(INPUT DATA begins)

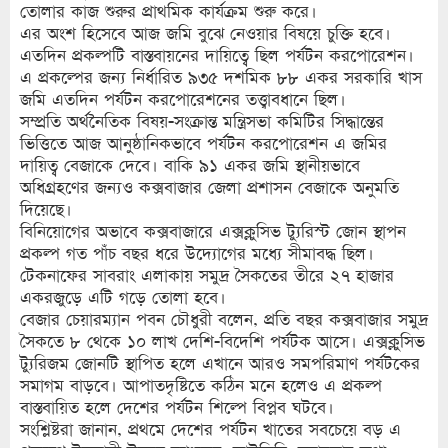
তোলার কাজ শুরুর প্রাথমিক কার্যক্রম শুরু করে।
এর অংশ হিসেবে আজ জমি বুঝে নেওয়ার বিষয়ে চুক্তি হবে।
এতদিন প্রকল্পটি বাস্তবায়নের দায়িত্বে ছিল পর্যটন করপোরেশন।
এ প্রকল্পের জন্য নির্ধারিত ৯৩৫ দশমিক ৮৮ একর সরকারি খাস
জমি এতদিন পর্যটন করপোরেশনের তত্ত্বাবধানে ছিল।
সম্প্রতি অর্থনৈতিক বিষয়-সংক্রান্ত মন্ত্রিসভা কমিটির সিদ্ধান্তের
ভিত্তিতে আজ আনুষ্ঠানিকভাবে পর্যটন করপোরেশন এ জমির
দায়িত্ব বেজাকে দেবে। বাকি ৯১ একর জমি স্থানীয়ভাবে
অধিগ্রহণের জন্যও কক্সবাজার জেলা প্রশাসন বেজাকে অনুমতি
দিয়েছে।
বিনিয়োগের অভাবে কক্সবাজারে এক্সক্লুসিভ ট্যুরিস্ট জোন স্থাপন
প্রকল্প গত পাঁচ বছর ধরে উদ্যোগের মধ্যে সীমাবদ্ধ ছিল।
টেকনাফের সাবরাং এলাকায় সমুদ্র সৈকতের তীরে ২৭ হাজার
একরজুড়ে এটি গড়ে তোলা হবে।
বেজার চেয়ারম্যান পবন চৌধুরী বলেন, প্রতি বছর কক্সবাজার সমুদ্র
সৈকতে ৮ থেকে ১০ লাখ দেশি-বিদেশি পর্যটক আসে। এক্সক্লুসিভ
ট্যুরিজম জোনটি স্থাপিত হলে এখানে আরও সমপরিমাণ পর্যটকের
সমাগম বাড়বে। আপাতদৃষ্টিতে কঠিন মনে হলেও এ প্রকল্প
বাস্তবায়িত হলে দেশের পর্যটন শিল্পে বিপ্লব ঘটবে।
সংশ্লিষ্টরা জানান, প্রথমে দেশের পর্যটন খাতের সবচেয়ে বড় এ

(INPUT DATA ends)

## YOUR INSTRUCTIONS
Please retype all of the material exactly, skipping whatever images it holds.

## SOLUTION TO THIS TASK
তোলার কাজ শুরুর প্রাথমিক কার্যক্রম শুরু করে।
এর অংশ হিসেবে আজ জমি বুঝে নেওয়ার বিষয়ে চুক্তি হবে।
এতদিন প্রকল্পটি বাস্তবায়নের দায়িত্বে ছিল পর্যটন করপোরেশন।
এ প্রকল্পের জন্য নির্ধারিত ৯৩৫ দশমিক ৮৮ একর সরকারি খাস
জমি এতদিন পর্যটন করপোরেশনের তত্ত্বাবধানে ছিল।
সম্প্রতি অর্থনৈতিক বিষয়-সংক্রান্ত মন্ত্রিসভা কমিটির সিদ্ধান্তের
ভিত্তিতে আজ আনুষ্ঠানিকভাবে পর্যটন করপোরেশন এ জমির
দায়িত্ব বেজাকে দেবে। বাকি ৯১ একর জমি স্থানীয়ভাবে
অধিগ্রহণের জন্যও কক্সবাজার জেলা প্রশাসন বেজাকে অনুমতি
দিয়েছে।
বিনিয়োগের অভাবে কক্সবাজারে এক্সক্লুসিভ ট্যুরিস্ট জোন স্থাপন
প্রকল্প গত পাঁচ বছর ধরে উদ্যোগের মধ্যে সীমাবদ্ধ ছিল।
টেকনাফের সাবরাং এলাকায় সমুদ্র সৈকতের তীরে ২৭ হাজার
একরজুড়ে এটি গড়ে তোলা হবে।
বেজার চেয়ারম্যান পবন চৌধুরী বলেন, প্রতি বছর কক্সবাজার সমুদ্র
সৈকতে ৮ থেকে ১০ লাখ দেশি-বিদেশি পর্যটক আসে। এক্সক্লুসিভ
ট্যুরিজম জোনটি স্থাপিত হলে এখানে আরও সমপরিমাণ পর্যটকের
সমাগম বাড়বে। আপাতদৃষ্টিতে কঠিন মনে হলেও এ প্রকল্প
বাস্তবায়িত হলে দেশের পর্যটন শিল্পে বিপ্লব ঘটবে।
সংশ্লিষ্টরা জানান, প্রথমে দেশের পর্যটন খাতের সবচেয়ে বড় এ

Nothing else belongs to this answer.